E o que restou? Nada. Rasgue-se a Constituição. Mas ela ainda vale. É bom deixar claro que se seu nome não começar com Renan e não terminar com Calheiros, você não pode se esconder do oficial de justiça. Se você não cumprir uma decisão judicial, comete crime e vai virar réu. E neste caso não haverá referendo de liminar que esprema a Constituição aqui e ali para inventar uma solução tão esdrúxula a ponto que diga que você é algo, mas que também não é algo, e pode seguir sua vida normalmente.
O Brasil enlouqueceu. Não há mais lei. Não há mais nada. Há o que os políticos dizem que há. O desaforo é escancarado. Desde a entrevista de Lula, presidente, assumindo que fizera caixa 2 porque todo mundo fazia, a coisa veio ruindo. Mas a deterioração aumentou exponencialmente após a Lava-Jato, principalmente nos últimos dias. Primeiro, foi o presidente da Câmara que disse que não havia por que a Câmara ouvir a opinião do povo.
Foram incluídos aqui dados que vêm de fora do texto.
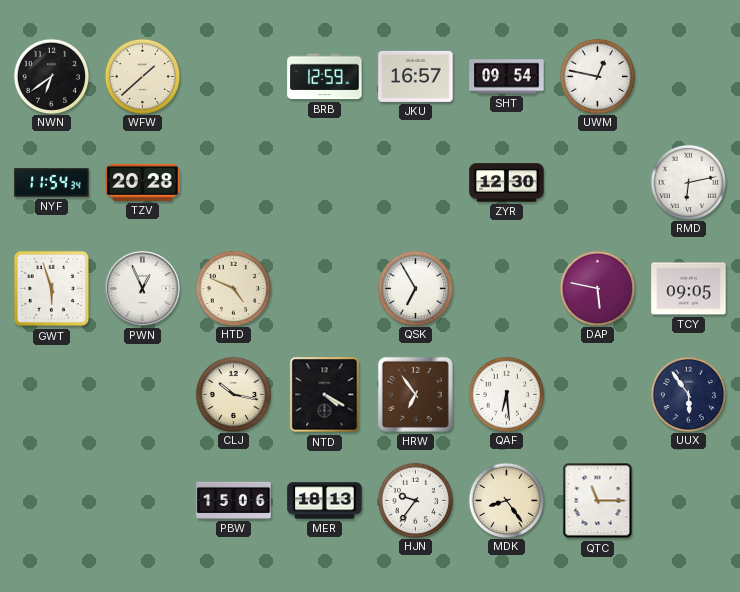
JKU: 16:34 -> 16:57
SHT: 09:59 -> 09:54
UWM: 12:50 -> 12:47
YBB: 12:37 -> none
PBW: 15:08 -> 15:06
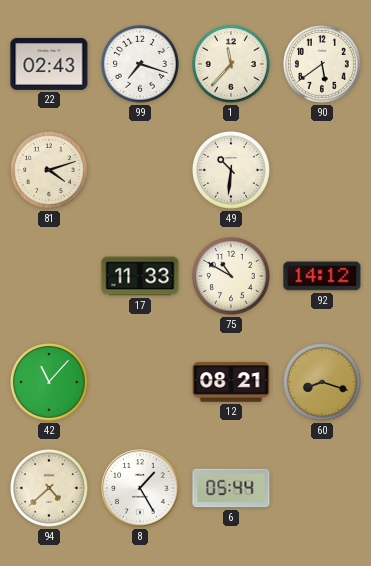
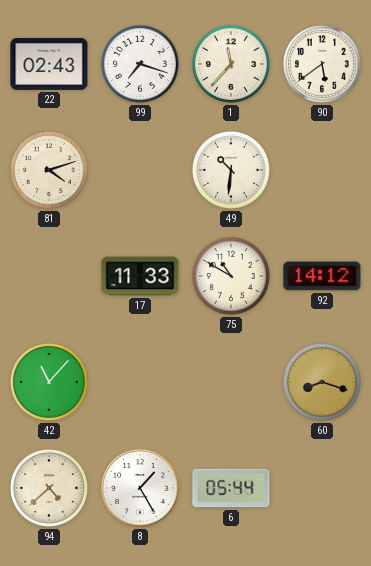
12: 08:21 -> none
Depois, o presidente do Senado, que já havia criado junto ao presidente do STF um Frankenstein constitucional na hora de aplicar a penalidade a Dilma Rousseff na questão de seu impeachment, fugiu de um oficial de justiça e afirmou que continuaria no cargo. Agora um Ministro do STF mudou seu voto de julgamento de outra questão em julgamento outro! Todos sem o menor constrangimento de tais atitudes!
Peço perdão pela imagem grosseiramente chula que vou expor, mas se nem o Judiciário escapa, se nem a Constituição se mantém de pé, é porque estamos todos nós, brasileiros, que não somos Renan Calheiros e seus colegas de alquimia constitucional, de calças arriadas, de quatro, ao dispor dos donos deste país.
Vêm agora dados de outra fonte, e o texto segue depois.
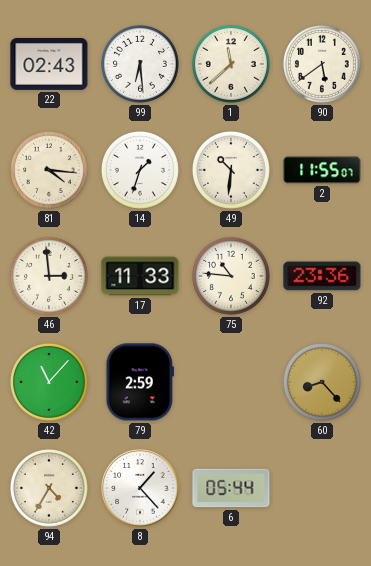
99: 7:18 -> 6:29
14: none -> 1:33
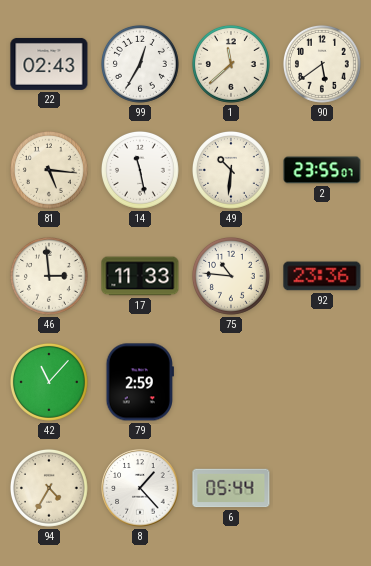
99: 6:29 -> 12:35
81: 4:16 -> 5:16
14: 1:33 -> 11:28
2: 11:55 -> 23:55
60: 8:23 -> none
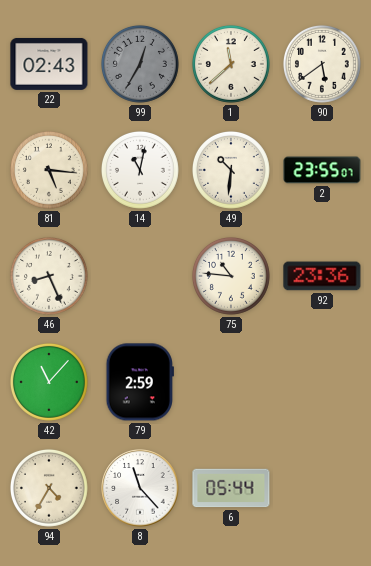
99 dial: white -> grey
14: 11:28 -> 11:02
46: 2:59 -> 8:26
17: 11:33 -> none
8: 1:23 -> 11:23
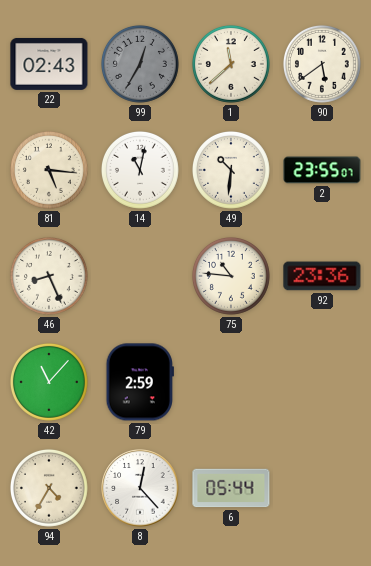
8: 11:23 -> 12:23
A minha decepção é tamanha que chego a questionar se foi isso que escolhi para minha vida quando decidi lá atrás prestar vestibular para Direito. Estou em crise de identidade como cidadã também.
A boa notícia é que agora vamos trabalhar até o dia de nossa morte, isso se não ficarmos desempregados antes. E vamos reeleger todos eles daqui a dois anos.
Este é o Brasil, um país de claras castas sociais. Cada vez mais, um país de nós x eles.
Até quando?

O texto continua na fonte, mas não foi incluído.